5. M. C fait valoir qu'il a été marié pendant quinze ans avec une ressortissante française, qu'il est père de trois enfants français à l'égard desquels il dispose d'un droit de garde et qu'il réside régulièrement sur le territoire depuis dix ans. Toutefois, il ressort tout d'abord des pièces du dossier que le divorce du requérant et de son épouse de nationalité française a été prononcé en 2020. Par ailleurs, M. C n'établit pas contribuer effectivement à l'entretien et à l'éducation de ses enfants de nationalité française.

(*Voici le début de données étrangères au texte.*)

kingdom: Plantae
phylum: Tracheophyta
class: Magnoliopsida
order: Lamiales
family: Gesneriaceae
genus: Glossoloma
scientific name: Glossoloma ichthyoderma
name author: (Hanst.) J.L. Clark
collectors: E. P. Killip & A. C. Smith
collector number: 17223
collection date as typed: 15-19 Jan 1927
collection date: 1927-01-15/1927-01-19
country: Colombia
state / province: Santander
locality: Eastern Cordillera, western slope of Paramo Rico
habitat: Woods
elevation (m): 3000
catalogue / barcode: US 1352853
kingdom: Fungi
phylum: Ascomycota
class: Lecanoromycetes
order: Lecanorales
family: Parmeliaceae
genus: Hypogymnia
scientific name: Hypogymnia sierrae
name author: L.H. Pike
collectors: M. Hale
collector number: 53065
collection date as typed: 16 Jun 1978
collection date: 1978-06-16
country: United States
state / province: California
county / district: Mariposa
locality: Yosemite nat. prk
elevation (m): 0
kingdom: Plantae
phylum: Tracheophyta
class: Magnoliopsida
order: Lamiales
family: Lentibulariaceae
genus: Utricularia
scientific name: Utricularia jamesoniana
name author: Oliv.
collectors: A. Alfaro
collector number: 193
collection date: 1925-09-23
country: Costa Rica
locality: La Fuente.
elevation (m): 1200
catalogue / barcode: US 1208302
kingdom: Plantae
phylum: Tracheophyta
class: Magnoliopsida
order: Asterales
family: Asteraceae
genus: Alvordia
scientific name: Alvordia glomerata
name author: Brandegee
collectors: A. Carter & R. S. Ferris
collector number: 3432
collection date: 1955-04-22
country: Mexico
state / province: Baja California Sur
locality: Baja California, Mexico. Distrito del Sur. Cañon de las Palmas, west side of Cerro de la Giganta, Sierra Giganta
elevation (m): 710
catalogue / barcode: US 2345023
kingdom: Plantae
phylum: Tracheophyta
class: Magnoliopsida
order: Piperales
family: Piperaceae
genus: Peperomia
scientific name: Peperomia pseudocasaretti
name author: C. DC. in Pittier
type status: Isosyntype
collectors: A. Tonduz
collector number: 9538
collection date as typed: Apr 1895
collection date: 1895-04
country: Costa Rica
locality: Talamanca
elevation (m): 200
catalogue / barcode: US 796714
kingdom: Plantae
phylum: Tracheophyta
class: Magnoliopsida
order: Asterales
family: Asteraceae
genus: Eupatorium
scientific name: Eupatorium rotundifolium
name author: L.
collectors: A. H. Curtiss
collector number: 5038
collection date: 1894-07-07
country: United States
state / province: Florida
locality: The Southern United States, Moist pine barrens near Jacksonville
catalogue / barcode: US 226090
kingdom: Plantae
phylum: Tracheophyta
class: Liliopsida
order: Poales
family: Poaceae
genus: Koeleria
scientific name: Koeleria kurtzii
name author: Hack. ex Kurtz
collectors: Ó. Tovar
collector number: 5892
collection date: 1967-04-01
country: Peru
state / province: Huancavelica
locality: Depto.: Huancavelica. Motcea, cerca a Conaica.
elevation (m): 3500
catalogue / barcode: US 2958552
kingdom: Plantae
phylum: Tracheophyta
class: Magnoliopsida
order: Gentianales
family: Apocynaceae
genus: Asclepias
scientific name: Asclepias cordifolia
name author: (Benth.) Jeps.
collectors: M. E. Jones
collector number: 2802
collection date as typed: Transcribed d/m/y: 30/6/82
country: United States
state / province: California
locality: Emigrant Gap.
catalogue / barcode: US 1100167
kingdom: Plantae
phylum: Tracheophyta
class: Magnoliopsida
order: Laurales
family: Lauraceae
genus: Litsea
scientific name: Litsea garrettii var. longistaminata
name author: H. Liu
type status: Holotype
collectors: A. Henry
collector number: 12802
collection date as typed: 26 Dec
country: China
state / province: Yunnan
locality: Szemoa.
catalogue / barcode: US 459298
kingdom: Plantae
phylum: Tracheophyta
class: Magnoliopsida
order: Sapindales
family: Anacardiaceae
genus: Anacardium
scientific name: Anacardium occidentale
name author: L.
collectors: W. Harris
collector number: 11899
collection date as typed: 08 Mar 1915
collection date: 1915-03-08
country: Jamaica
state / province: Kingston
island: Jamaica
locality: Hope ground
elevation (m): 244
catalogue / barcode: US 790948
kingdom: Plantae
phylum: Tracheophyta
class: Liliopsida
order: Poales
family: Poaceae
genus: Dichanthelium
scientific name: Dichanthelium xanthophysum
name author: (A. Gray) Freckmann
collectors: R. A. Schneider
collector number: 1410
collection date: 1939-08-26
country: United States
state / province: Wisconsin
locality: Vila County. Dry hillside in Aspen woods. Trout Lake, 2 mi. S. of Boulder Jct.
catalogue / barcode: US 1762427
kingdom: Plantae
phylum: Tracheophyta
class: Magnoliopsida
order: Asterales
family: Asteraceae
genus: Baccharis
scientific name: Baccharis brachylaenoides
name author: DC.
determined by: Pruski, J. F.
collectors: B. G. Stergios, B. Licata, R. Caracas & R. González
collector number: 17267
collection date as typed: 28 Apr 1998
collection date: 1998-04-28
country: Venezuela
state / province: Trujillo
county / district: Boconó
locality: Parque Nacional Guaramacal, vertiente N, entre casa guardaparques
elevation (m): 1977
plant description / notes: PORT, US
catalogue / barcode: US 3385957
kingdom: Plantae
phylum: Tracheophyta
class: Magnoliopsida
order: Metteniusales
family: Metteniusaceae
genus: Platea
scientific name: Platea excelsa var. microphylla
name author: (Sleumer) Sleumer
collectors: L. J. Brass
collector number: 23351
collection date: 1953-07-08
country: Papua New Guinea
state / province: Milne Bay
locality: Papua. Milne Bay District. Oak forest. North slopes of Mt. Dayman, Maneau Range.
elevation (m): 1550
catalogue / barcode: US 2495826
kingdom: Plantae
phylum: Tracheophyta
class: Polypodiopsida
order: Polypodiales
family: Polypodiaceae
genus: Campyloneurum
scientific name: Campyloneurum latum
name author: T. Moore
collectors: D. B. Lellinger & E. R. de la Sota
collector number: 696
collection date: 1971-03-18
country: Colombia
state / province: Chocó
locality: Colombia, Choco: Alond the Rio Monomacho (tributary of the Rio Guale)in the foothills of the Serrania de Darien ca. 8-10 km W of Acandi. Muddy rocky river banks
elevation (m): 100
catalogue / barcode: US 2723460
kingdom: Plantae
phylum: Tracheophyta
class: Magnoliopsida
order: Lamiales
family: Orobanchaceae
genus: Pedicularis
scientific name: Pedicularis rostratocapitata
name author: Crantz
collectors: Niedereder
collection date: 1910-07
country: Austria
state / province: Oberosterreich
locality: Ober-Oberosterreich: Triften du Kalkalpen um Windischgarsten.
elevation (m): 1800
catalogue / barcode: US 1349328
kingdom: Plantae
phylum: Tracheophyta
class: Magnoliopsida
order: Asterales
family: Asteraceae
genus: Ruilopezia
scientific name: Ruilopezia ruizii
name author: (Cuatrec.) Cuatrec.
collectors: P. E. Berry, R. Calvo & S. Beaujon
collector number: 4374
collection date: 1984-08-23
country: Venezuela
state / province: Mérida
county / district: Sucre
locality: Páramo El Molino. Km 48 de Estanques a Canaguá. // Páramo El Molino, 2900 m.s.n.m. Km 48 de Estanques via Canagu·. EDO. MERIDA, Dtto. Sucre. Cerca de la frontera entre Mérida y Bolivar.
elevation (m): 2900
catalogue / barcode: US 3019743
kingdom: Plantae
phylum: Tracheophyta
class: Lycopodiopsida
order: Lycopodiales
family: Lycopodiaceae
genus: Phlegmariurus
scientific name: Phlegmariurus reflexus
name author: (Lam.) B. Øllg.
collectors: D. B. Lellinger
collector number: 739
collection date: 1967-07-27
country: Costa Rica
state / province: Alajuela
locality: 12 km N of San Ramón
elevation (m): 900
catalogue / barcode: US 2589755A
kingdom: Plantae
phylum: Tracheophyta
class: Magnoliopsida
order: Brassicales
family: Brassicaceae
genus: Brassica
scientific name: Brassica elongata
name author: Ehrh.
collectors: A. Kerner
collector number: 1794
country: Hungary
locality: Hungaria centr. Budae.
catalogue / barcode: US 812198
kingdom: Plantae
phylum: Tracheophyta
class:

Enfin, il n'est pas contesté que le requérant, entré en France en septembre 2004, a été condamné à plusieurs peines d'emprisonnement ferme d'une durée cumulée de huit ans et onze mois entre 2005 et 2018, période qui ne peut être prise en compte pour l'appréciation de la durée de résidence régulière en France. Ainsi, le requérant ne justifiait pas d'une résidence régulière en France depuis plus de dix ans à la date de la décision attaquée, le 23 mars 2022. Dès lors, une mesure d'expulsion pouvait être prise en application de l'article L. 631-1 du code de l'entrée et du séjour des étrangers et du droit d'asile, en raison de l'existence d'une menace grave pour l'ordre public. Dans ces conditions, le moyen tiré de la méconnaissance de l'article L. 631-2 du même code doit être écarté.
6. En troisième lieu, aux termes des stipulations de l'article 8 de la convention européenne de sauvegarde des droits de l'homme et des libertés fondamentales : " 1° Toute personne a droit au respect de sa vie privée et familiale, de son domicile et de sa correspondance. / 2° Il ne peut y avoir ingérence d'une autorité publique dans l'exercice de ce droit que pour autant que cette ingérence est prévue par la loi et qu'elle constitue une mesure qui, dans une société démocratique, est nécessaire à la sécurité nationale, à la sûreté publique, au bien-être économique du pays, à la défense de l'ordre et à la prévention des infractions pénales, à la protection de la santé ou de la morale, ou à la protection des droits et libertés d'autrui ".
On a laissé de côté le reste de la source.